Not only does it allow Sandbach to ship and sell ever more exclusive wines it provides him with a potentially higher margin that he can sell either in his stores or his on-trade customers.
“I am taking a risk bringing this wine over in a container so need that re-assurance,” he said.
A move that reflects both the growing significance of the independent and specialist wine sector, but also the ability of the bulk sector to now source and ship increasingly premium wines.
Neil Anderson, marketing director, at Kingsland Drinks said it was now regularly shipping and bottling wines that retail at £12 or more.
Donaldson said some of the most expensive wines in the Morrisons range were bottled in the UK, including an old vine Shiraz from the McLaren Valley.
Sourcing troubles
It is one thing having the desire and drive to use bulk wine to make ever ambitious and innovative wines, but you still need the juice and the producers to supply them. Which in such a turbulent growing year as 2017/2018 has proved particularly taxing.
Here the repeated message was all about partnerships and producers and suppliers working together over a period of time to ensure they still have enough wine to supply each other.

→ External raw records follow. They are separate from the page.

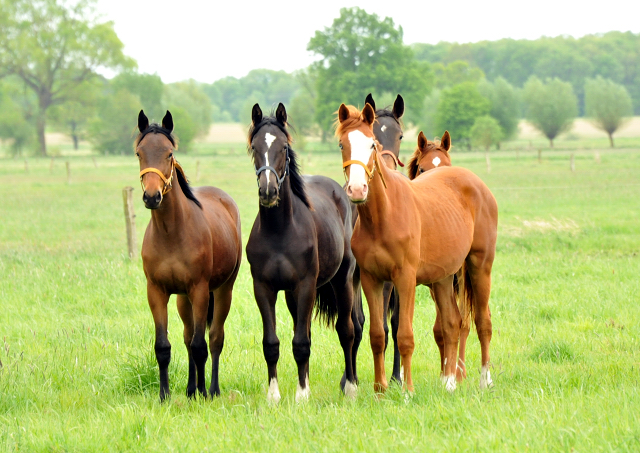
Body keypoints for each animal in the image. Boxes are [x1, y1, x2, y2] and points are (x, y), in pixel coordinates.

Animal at [246, 103, 360, 402]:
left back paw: (351, 387)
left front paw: (302, 396)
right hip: (292, 295)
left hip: (343, 280)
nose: (268, 191)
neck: (280, 231)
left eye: (284, 147)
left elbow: (301, 342)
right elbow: (272, 343)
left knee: (347, 330)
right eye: (254, 146)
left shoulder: (306, 284)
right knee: (306, 327)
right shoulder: (264, 288)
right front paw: (274, 396)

Easier, perhaps, to say than do, particularly as there is now so much more competition and demand for that wine from new markets around the world.
IBWSS London heard how the increasing globalisation of the bulk wine market was good for the sector as a whole, but it added more competition to the mature markets and increased options to producers to find the right buyers and partners to work with.

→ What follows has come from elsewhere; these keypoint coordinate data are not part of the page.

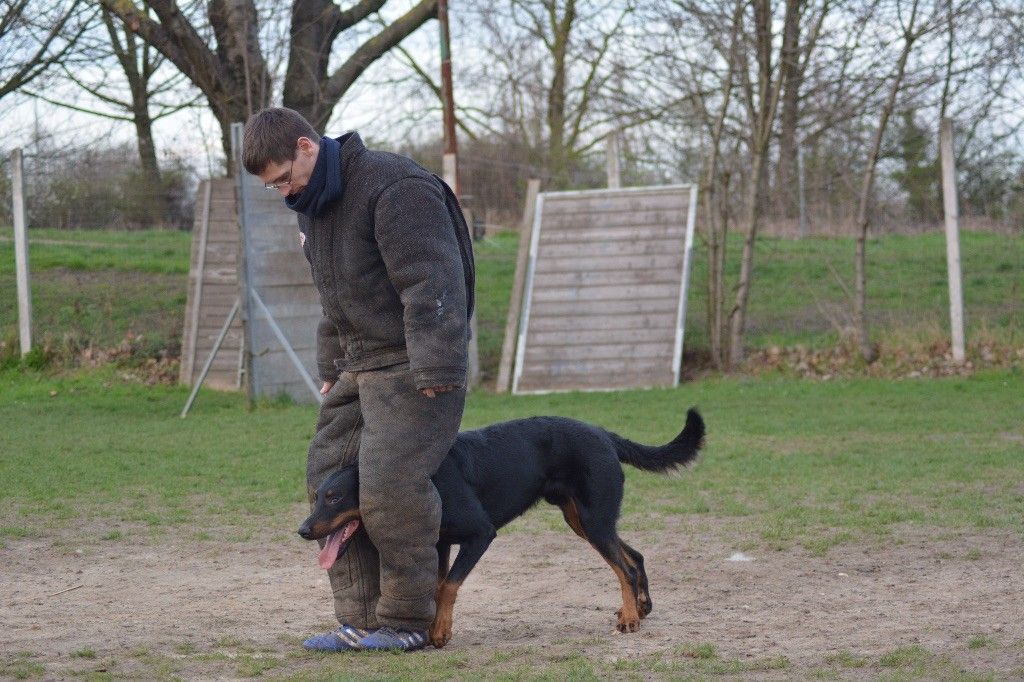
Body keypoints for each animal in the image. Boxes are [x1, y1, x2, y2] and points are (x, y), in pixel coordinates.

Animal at [299, 405, 704, 647]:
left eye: (334, 497)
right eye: (317, 496)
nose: (303, 530)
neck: (427, 482)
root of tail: (604, 434)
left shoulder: (481, 535)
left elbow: (449, 586)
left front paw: (440, 632)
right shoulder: (442, 543)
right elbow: (436, 585)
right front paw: (430, 630)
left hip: (594, 521)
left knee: (624, 567)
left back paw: (631, 619)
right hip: (585, 521)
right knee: (634, 557)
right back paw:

Robin Copestick, managing director of Copestick Murray, said it was having to look at new and emerging markets to help source wine for its I Heart varietal brand that is now in 25 plus countries around the world.
A search that is taking it deeper into Eastern Europe and countries like Moldova as well as working even more with long standing producer partner, like Carmele Recas in Romania.
Getting it right
It was clear from the two-day conference that bulk wine means different things to different folks.

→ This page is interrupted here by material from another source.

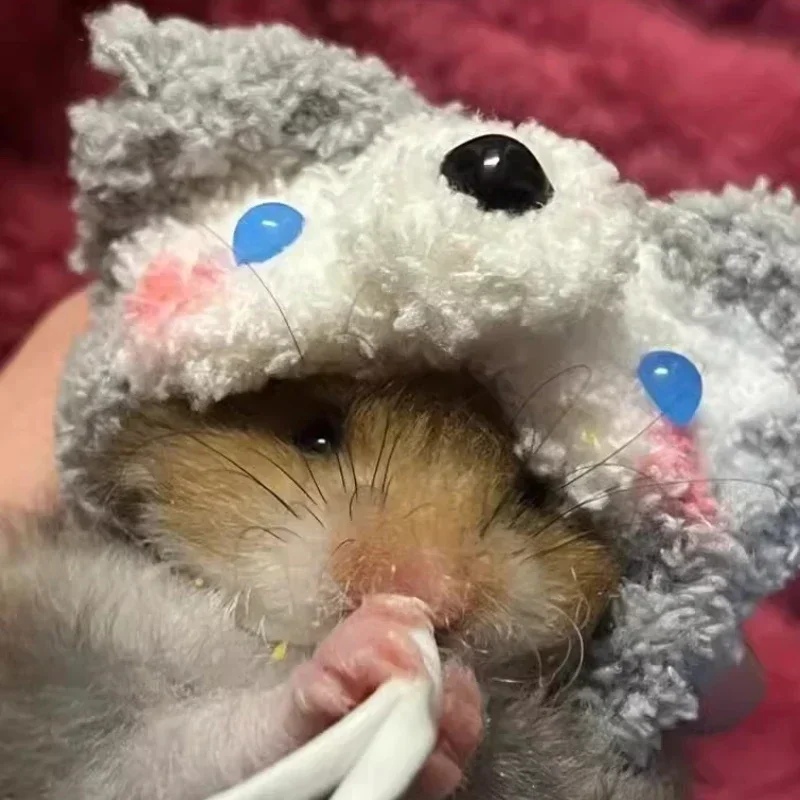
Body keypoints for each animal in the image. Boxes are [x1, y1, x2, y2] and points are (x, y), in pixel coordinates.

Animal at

But if you are supplier operating in the sector then you have to add value, and you have to get things right, said Dr Arabella Woodrow of Broadland Wineries. Which means managing your customers’ expectations, keeping on top of where a wine might be in the supply chain, and “ironing out problems” as and when they come up.
“It is up to us to go the extra mile so the retailer does not have to.”
Here’s what you missed...
Often with these sorts of events it is interesting to see which companies were not there as well as reporting on those that were.
It was noticeable, for example, how few of the more traditional wine agency, importer and distributor businesses were absent. Companies that have, some more forcibly than others, made it quite clear that bulk wine is not for them and that they are all about finding specialist, bottled wine from producers that can tell and share a story.
If they had taken the time to come they may not have been convinced that bulk wine is the right solution for them. But they would equally have raised their eyebrows at the huge rises in turnover, sales and profitability of the previously traditional wine companies that have embraced bulk wine with both hands.
Growth figures that are a lot harder for them to find or match in the traditional wine distribution sector.
The businesses that have changed their trading models to become closer partners and suppliers of major multiples and other major customers who are increasingly looking for exclusive lines and private label brands.
Organisations that are on the front foot, investing in shopper and consumer insights and using marketing teams, brand developers, designers and creative agencies to produce brands, in different formats, that are taking up increasing space and share of supermarket wine ranges and restaurant wine lists.
It will be interesting to see if they dare stay away again next year.